Reproduce all the data verbatim.

> _INFORMATION PROVIDED_

════════

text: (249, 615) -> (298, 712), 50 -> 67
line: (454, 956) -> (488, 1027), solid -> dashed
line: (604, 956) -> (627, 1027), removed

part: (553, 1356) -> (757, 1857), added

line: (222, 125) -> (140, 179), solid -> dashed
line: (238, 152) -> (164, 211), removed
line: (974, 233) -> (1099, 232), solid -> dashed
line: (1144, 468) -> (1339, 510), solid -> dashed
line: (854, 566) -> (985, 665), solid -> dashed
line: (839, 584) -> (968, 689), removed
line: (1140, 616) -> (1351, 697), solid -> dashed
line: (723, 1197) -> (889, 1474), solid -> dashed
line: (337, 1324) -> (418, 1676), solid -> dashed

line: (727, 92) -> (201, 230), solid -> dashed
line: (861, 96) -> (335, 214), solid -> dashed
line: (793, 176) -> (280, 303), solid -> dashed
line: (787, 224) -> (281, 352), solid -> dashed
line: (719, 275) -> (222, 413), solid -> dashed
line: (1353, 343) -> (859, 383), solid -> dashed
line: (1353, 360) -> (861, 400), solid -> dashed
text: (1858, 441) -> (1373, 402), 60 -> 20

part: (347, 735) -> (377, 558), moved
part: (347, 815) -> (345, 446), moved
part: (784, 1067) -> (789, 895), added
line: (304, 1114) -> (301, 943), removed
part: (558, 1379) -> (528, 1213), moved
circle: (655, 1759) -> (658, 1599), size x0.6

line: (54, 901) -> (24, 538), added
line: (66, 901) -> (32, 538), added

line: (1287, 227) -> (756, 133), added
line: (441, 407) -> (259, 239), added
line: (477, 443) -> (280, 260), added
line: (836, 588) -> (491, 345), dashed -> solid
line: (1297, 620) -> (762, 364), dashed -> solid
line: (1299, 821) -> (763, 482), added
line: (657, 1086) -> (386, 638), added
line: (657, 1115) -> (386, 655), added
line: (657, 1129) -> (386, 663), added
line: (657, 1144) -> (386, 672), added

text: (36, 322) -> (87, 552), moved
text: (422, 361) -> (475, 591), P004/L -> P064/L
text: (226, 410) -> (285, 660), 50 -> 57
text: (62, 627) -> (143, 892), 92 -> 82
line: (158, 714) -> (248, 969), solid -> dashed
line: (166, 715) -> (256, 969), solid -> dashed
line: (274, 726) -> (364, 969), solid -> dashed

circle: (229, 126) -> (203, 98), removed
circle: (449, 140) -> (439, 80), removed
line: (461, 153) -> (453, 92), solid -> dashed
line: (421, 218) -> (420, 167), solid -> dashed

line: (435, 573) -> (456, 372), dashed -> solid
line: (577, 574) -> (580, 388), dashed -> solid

════════

> _TASK RESULT_
text: (249, 615) -> (298, 712), 50 -> 67
line: (454, 956) -> (488, 1027), solid -> dashed
line: (604, 956) -> (627, 1027), removed

part: (553, 1356) -> (757, 1857), added

line: (222, 125) -> (140, 179), solid -> dashed
line: (238, 152) -> (164, 211), removed
line: (974, 233) -> (1099, 232), solid -> dashed
line: (1144, 468) -> (1339, 510), solid -> dashed
line: (854, 566) -> (985, 665), solid -> dashed
line: (839, 584) -> (968, 689), removed
line: (1140, 616) -> (1351, 697), solid -> dashed
line: (723, 1197) -> (889, 1474), solid -> dashed
line: (337, 1324) -> (418, 1676), solid -> dashed

line: (727, 92) -> (201, 230), solid -> dashed
line: (861, 96) -> (335, 214), solid -> dashed
line: (793, 176) -> (280, 303), solid -> dashed
line: (787, 224) -> (281, 352), solid -> dashed
line: (719, 275) -> (222, 413), solid -> dashed
line: (1353, 343) -> (859, 383), solid -> dashed
line: (1353, 360) -> (861, 400), solid -> dashed
text: (1858, 441) -> (1373, 402), 60 -> 20

part: (347, 735) -> (377, 558), moved
part: (347, 815) -> (345, 446), moved
part: (784, 1067) -> (789, 895), added
line: (304, 1114) -> (301, 943), removed
part: (558, 1379) -> (528, 1213), moved
circle: (655, 1759) -> (658, 1599), size x0.6

line: (54, 901) -> (24, 538), added
line: (66, 901) -> (32, 538), added

line: (1287, 227) -> (756, 133), added
line: (441, 407) -> (259, 239), added
line: (477, 443) -> (280, 260), added
line: (836, 588) -> (491, 345), dashed -> solid
line: (1297, 620) -> (762, 364), dashed -> solid
line: (1299, 821) -> (763, 482), added
line: (657, 1086) -> (386, 638), added
line: (657, 1115) -> (386, 655), added
line: (657, 1129) -> (386, 663), added
line: (657, 1144) -> (386, 672), added

text: (36, 322) -> (87, 552), moved
text: (422, 361) -> (475, 591), P004/L -> P064/L
text: (226, 410) -> (285, 660), 50 -> 57
text: (62, 627) -> (143, 892), 92 -> 82
line: (158, 714) -> (248, 969), solid -> dashed
line: (166, 715) -> (256, 969), solid -> dashed
line: (274, 726) -> (364, 969), solid -> dashed

circle: (229, 126) -> (203, 98), removed
circle: (449, 140) -> (439, 80), removed
line: (461, 153) -> (453, 92), solid -> dashed
line: (421, 218) -> (420, 167), solid -> dashed

line: (435, 573) -> (456, 372), dashed -> solid
line: (577, 574) -> (580, 388), dashed -> solid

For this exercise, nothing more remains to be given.